16. Par conséquent l’Assemblée, de manière générale :
demande aux autorités russes de poursuivre et de mettre en œuvre vigoureusement la réforme du système juridique et judiciaire, et des autorités policières et d’investigation, en vue de renforcer l’Etat de droit et la protection des droits de l’homme, et de continuer à coopérer avec le Conseil de l’Europe, dans le cadre des programmes en cours ;
encourage les tribunaux à affirmer leur indépendance vis-à-vis des autorités exécutives en évaluant la culpabilité ou l’innocence de toutes les personnes accusées, en appliquant la loi conformément à la Convention européenne des Droits de l’Homme ;
invite les autorités chargées des centres de détention provisoire à faire en sorte que l’accès des avocats à leurs clients placés en détention ne soit plus soumis à aucune condition non prévue par la loi – notamment à une autorisation préalable ou à une recommandation du ministère public –, et à créer les conditions pour l’exercice effectif du droit à la défense des personnes placées en détention, en particulier le respect du lien privilégié entre les avocats et leurs clients ;
demande instamment aux autorités compétentes d’assurer que tous les centres de détention provisoire, y compris le centre d’isolation de Lefortovo à Moscou, soient soumis au contrôle du ministère de la Justice, conformément aux engagements contractés précédemment par la Fédération de Russie.

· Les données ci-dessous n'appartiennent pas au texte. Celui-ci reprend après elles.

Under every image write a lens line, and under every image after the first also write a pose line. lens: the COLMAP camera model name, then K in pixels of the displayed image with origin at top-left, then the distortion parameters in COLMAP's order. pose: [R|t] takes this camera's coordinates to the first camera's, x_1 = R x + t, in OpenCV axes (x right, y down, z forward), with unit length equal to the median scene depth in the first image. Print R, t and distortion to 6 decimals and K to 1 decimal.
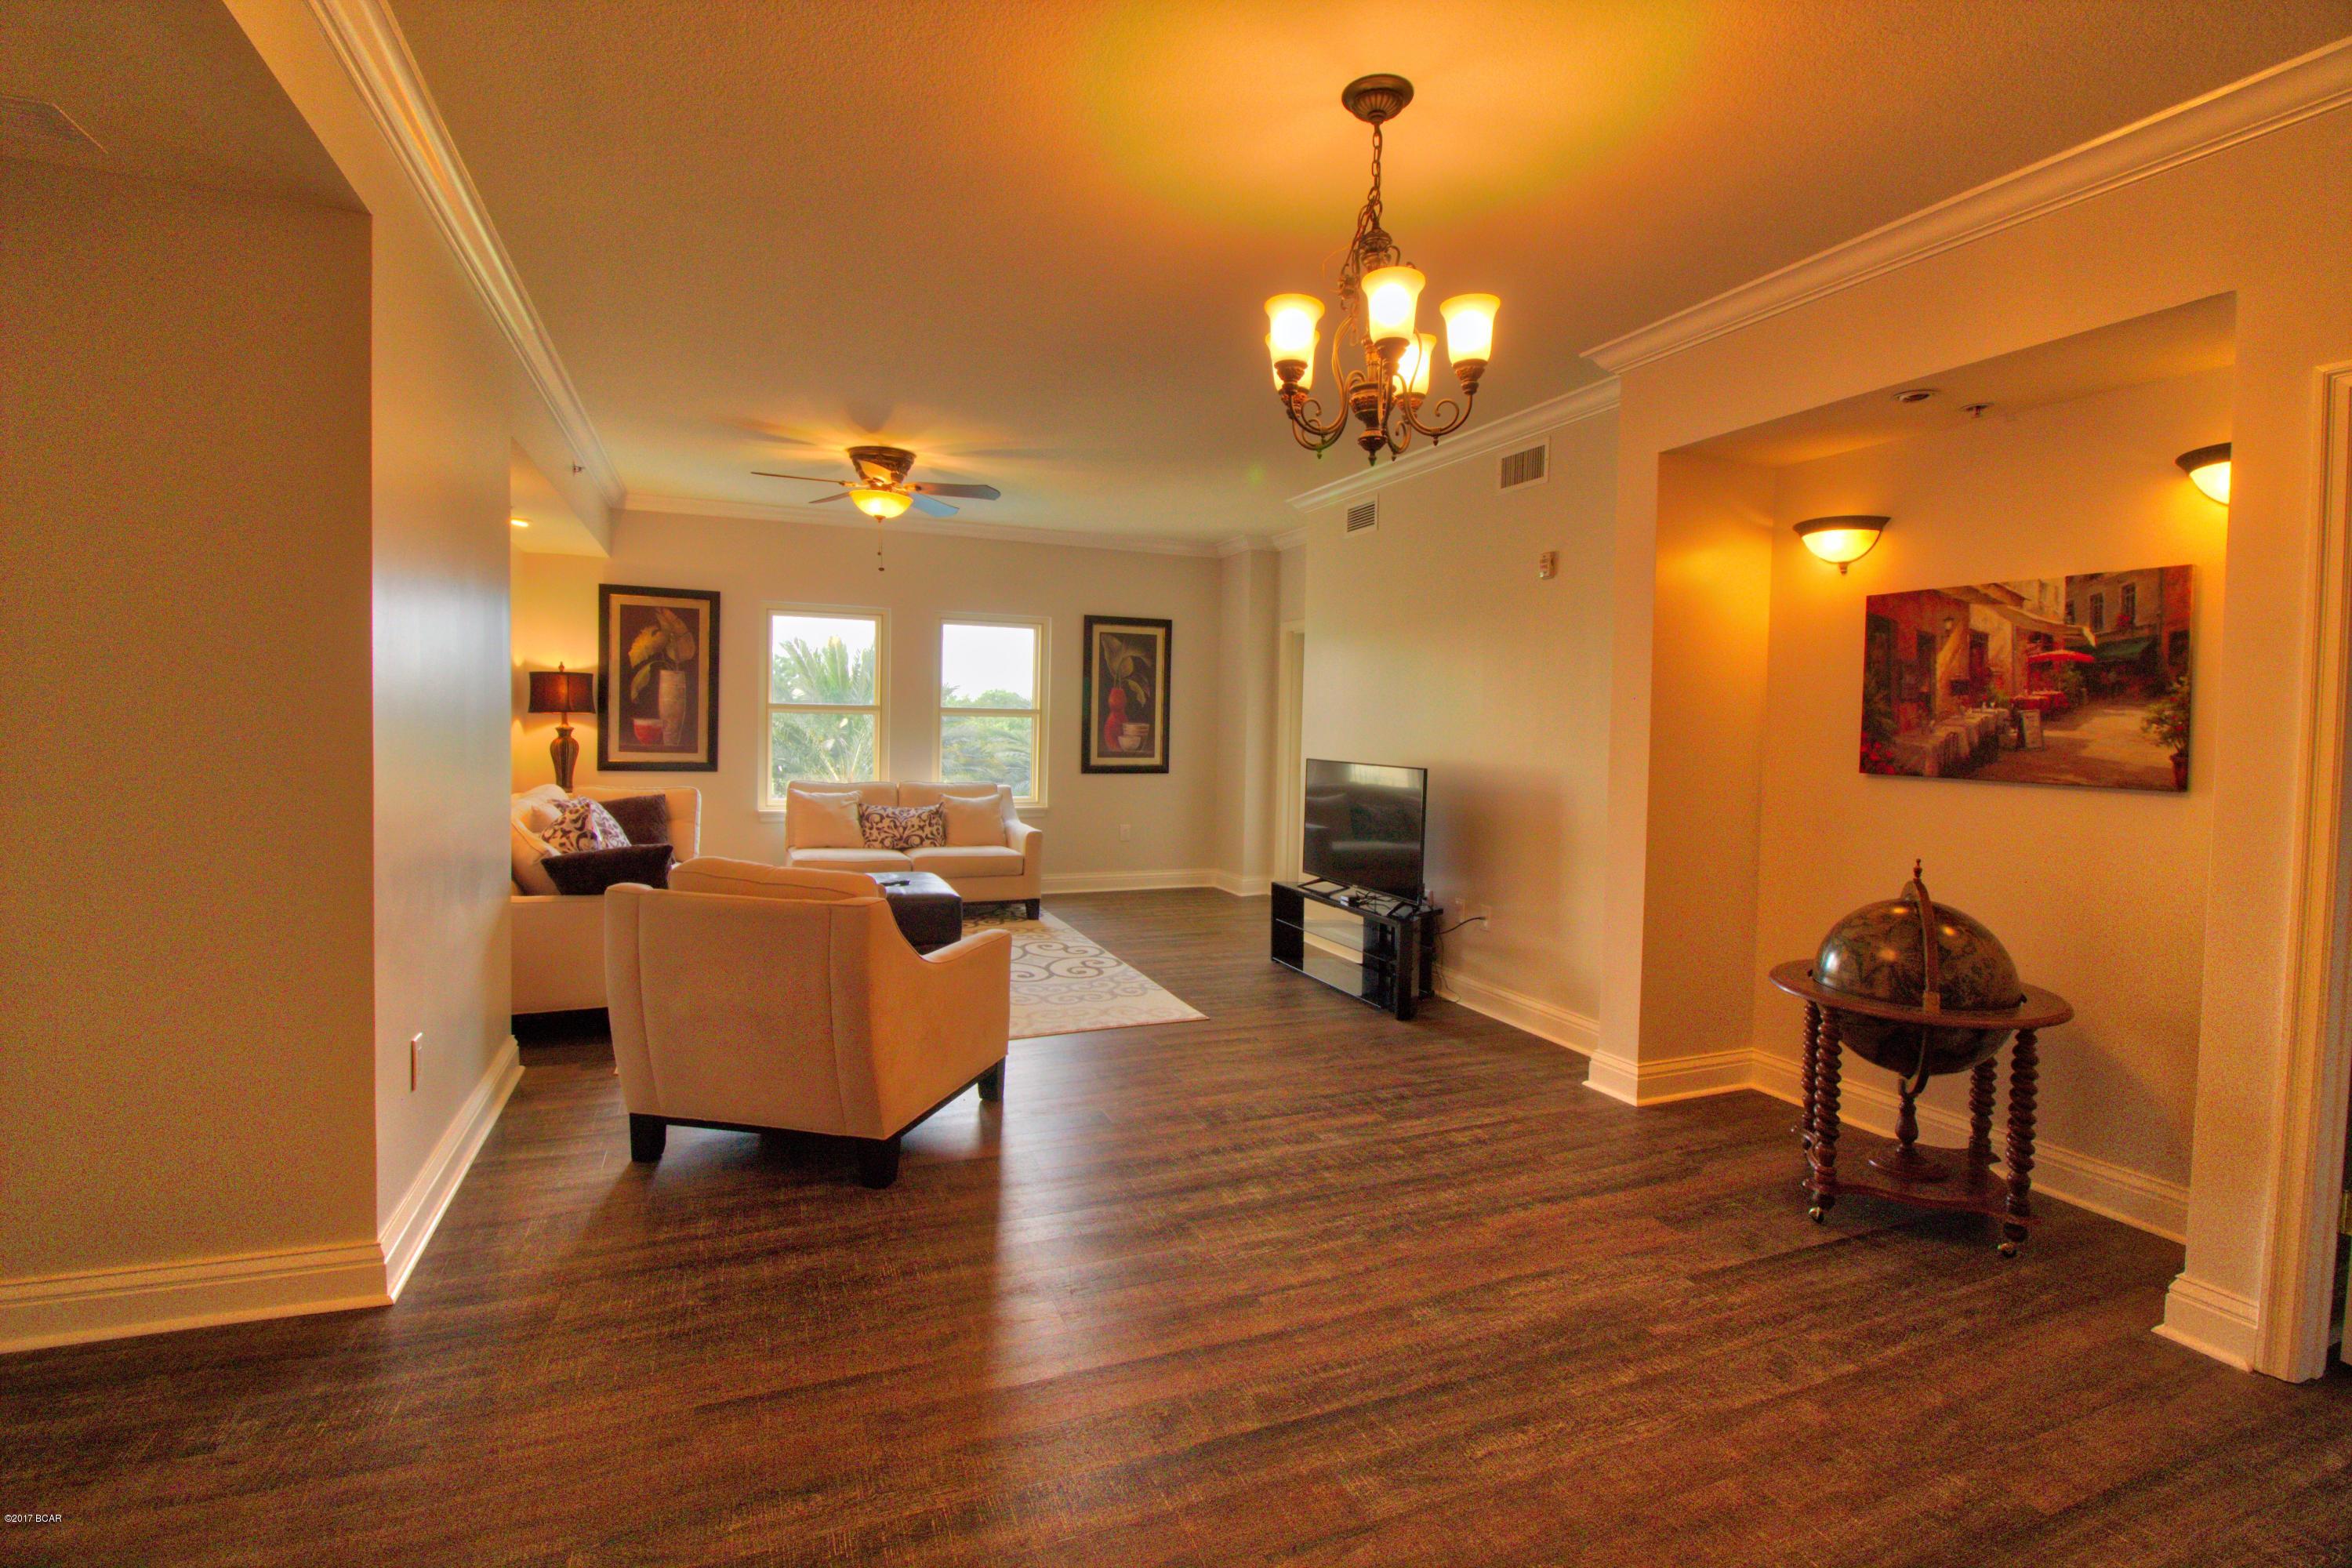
lens RADIAL K [[1089.3, 0, 1183.3], [0, 1089.3, 758.0], [0, 0, 1]] dist [0.002184, -0.007113]
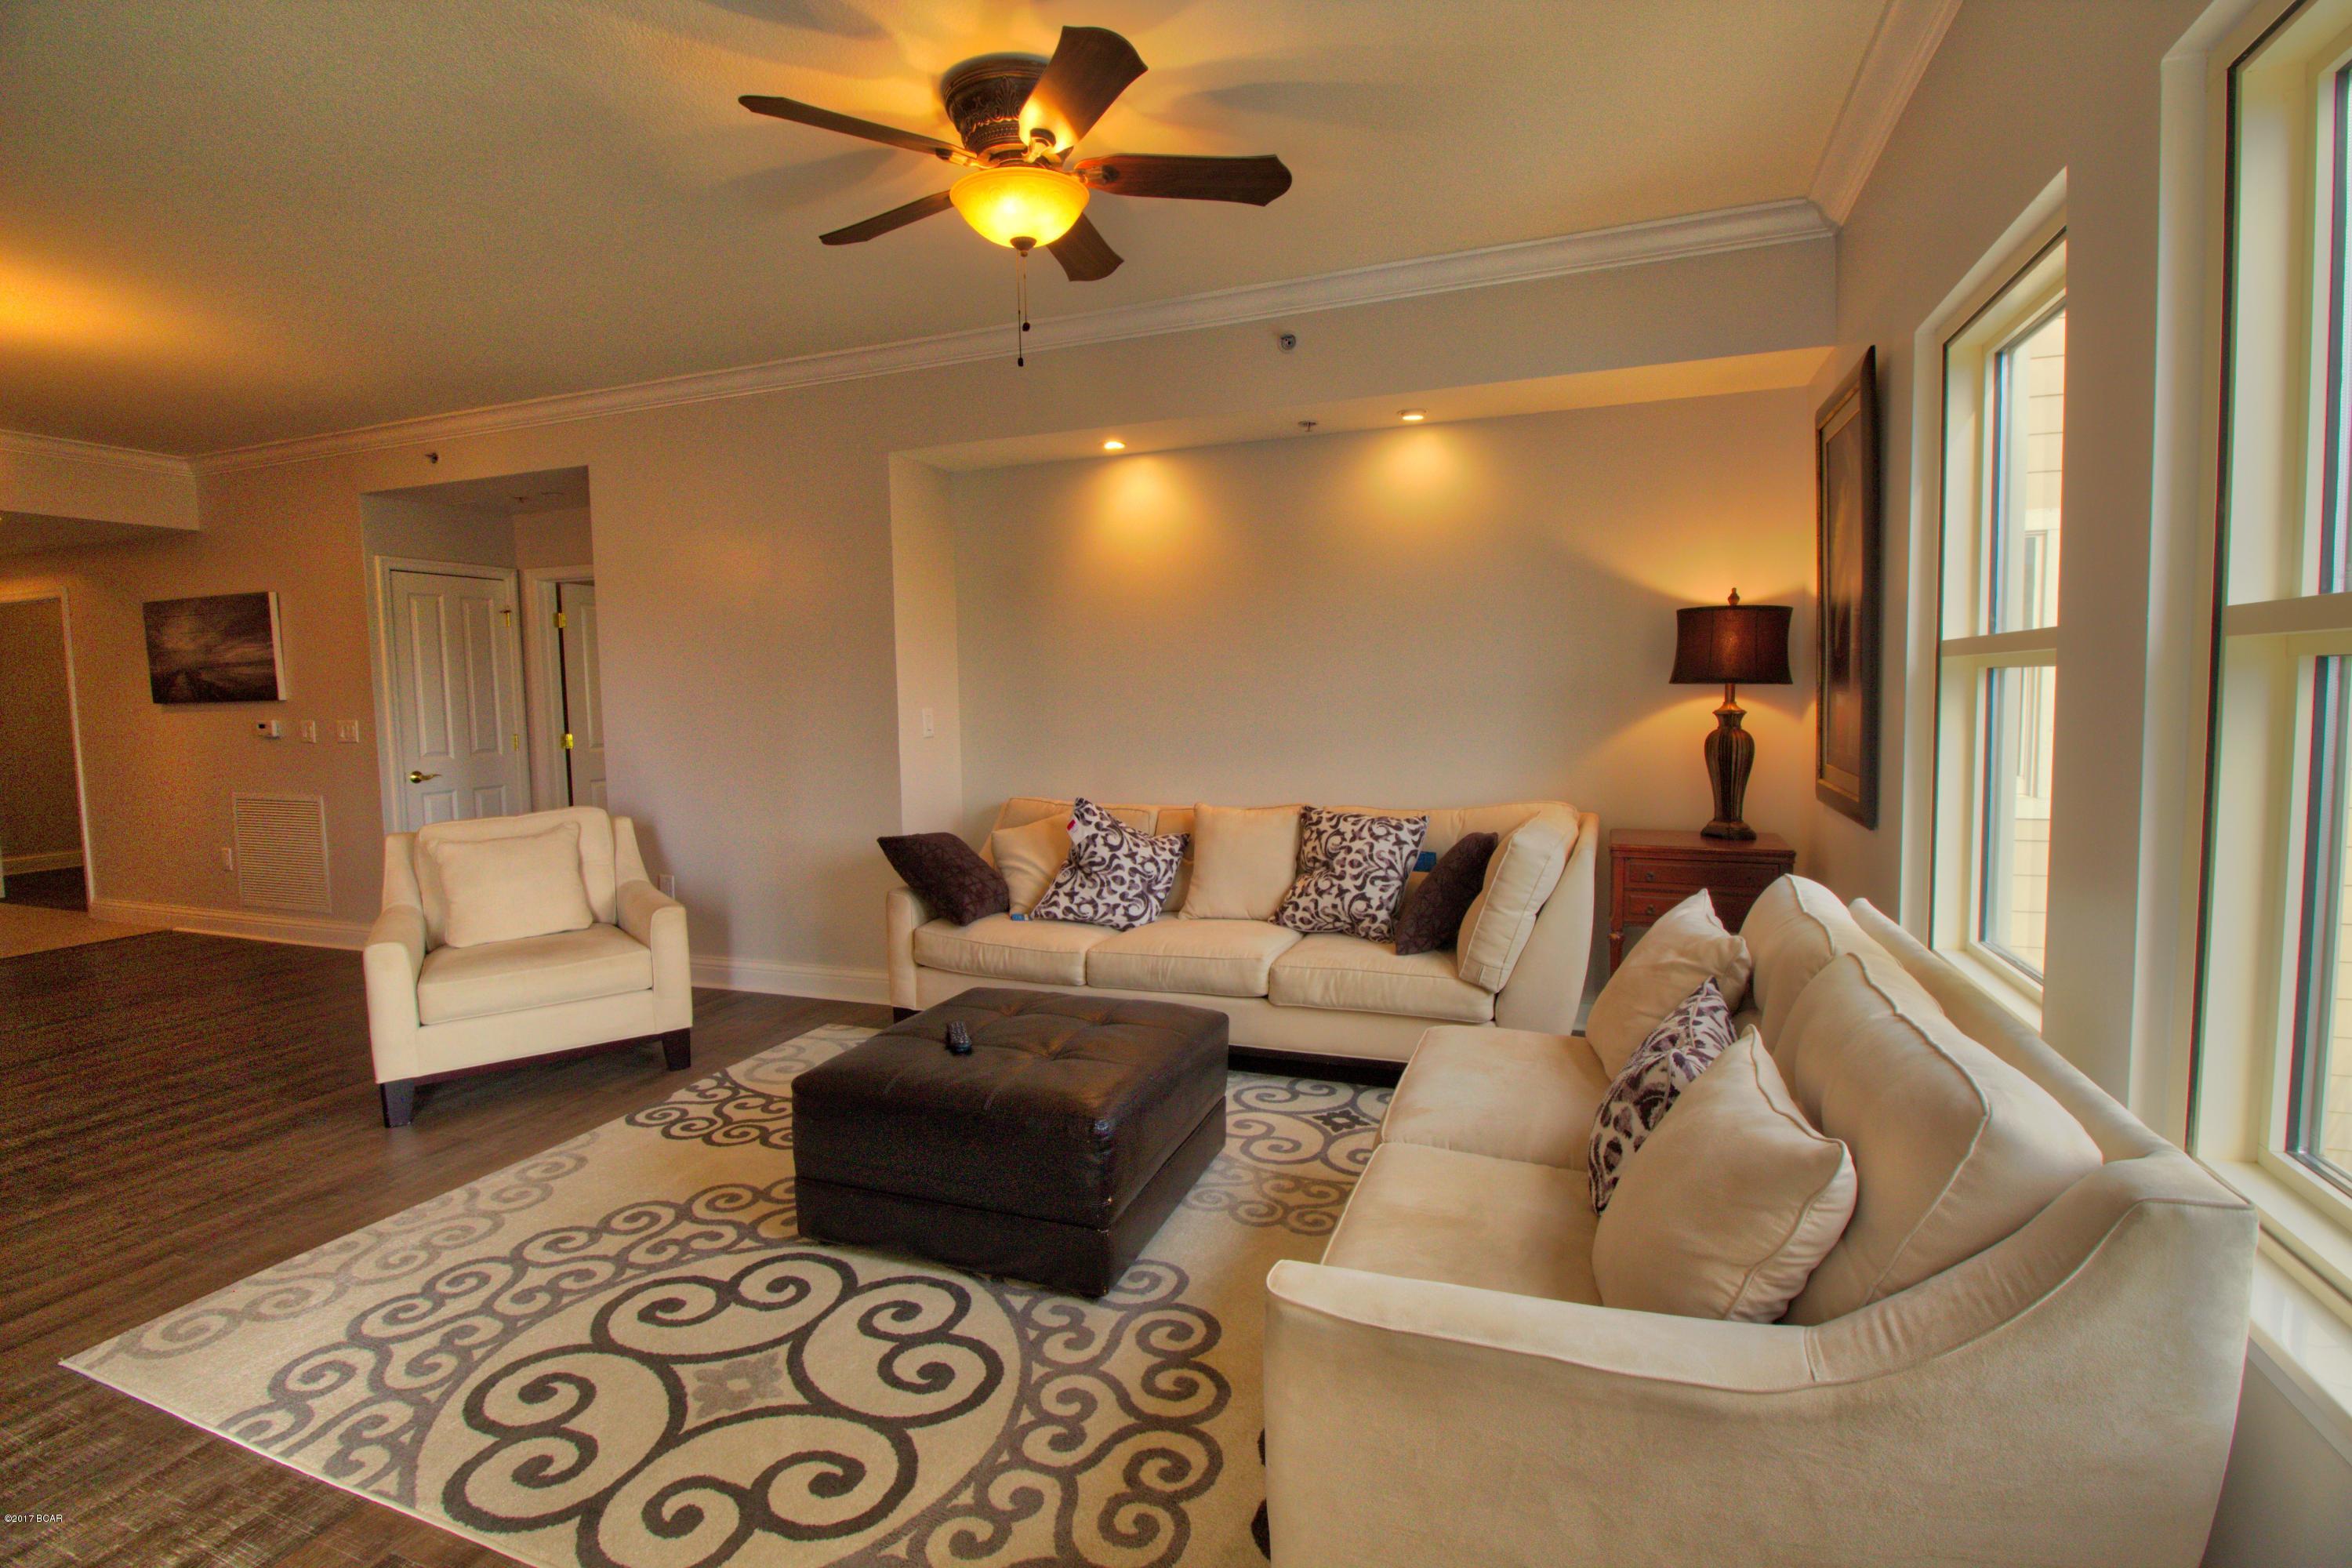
lens RADIAL K [[1090.7, 0, 1178.5], [0, 1090.7, 768.1], [0, 0, 1]] dist [0.000066, -0.011436]
pose [[-0.686463, 0.046022, -0.725707, 0.010437], [-0.020070, 0.996416, 0.082174, -0.036280], [0.726888, 0.070975, -0.683078, 1.120290]]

17. En ce qui concerne plus particulièrement les affaires des anciens hauts dirigeants de Ioukos, l’Assemblée :
exhorte les autorités exécutives de la Fédération de Russie à garantir la pleine indépendance des procédures judiciaires engagées contre les hauts dirigeants de Ioukos vis-à-vis de toute tentative de les influencer et à prendre des mesures pour mettre fin à de telles tentatives ;
exhorte les procureurs à exercer leurs fonctions, dans le cadre de ces procédures, de manière professionnelle, impartiale et objective, en respectant la lettre et l’esprit des garanties procédurales en faveur de l’accusé, telles qu’elles sont énoncées dans le Code de procédure pénale russe et la Convention européenne des Droits de l’Homme, ainsi que les principes énoncés dans la Recommandation Rec(2000)19 du Comité des Ministres sur le rôle du ministère public dans le système de justice pénale ;
appelle les tribunaux à garantir un accès public effectif aux audiences, dans le cadre des procédures engagées contre les hauts dirigeants de Ioukos ;
demande instamment aux autorités compétentes de faire en sorte, en particulier, que seules les parties du procès à l’encontre de M. Pitchouguine directement liées à des informations qui doivent légitimement rester secrètes se tiennent à huis clos, compte tenu de l’importance que la Convention européenne des Droits de l’Homme attache au principe de l’audience publique ;
demande instamment aux autorités compétentes d’autoriser immédiatement un examen médical indépendant de l’état de santé de M. Lebedev.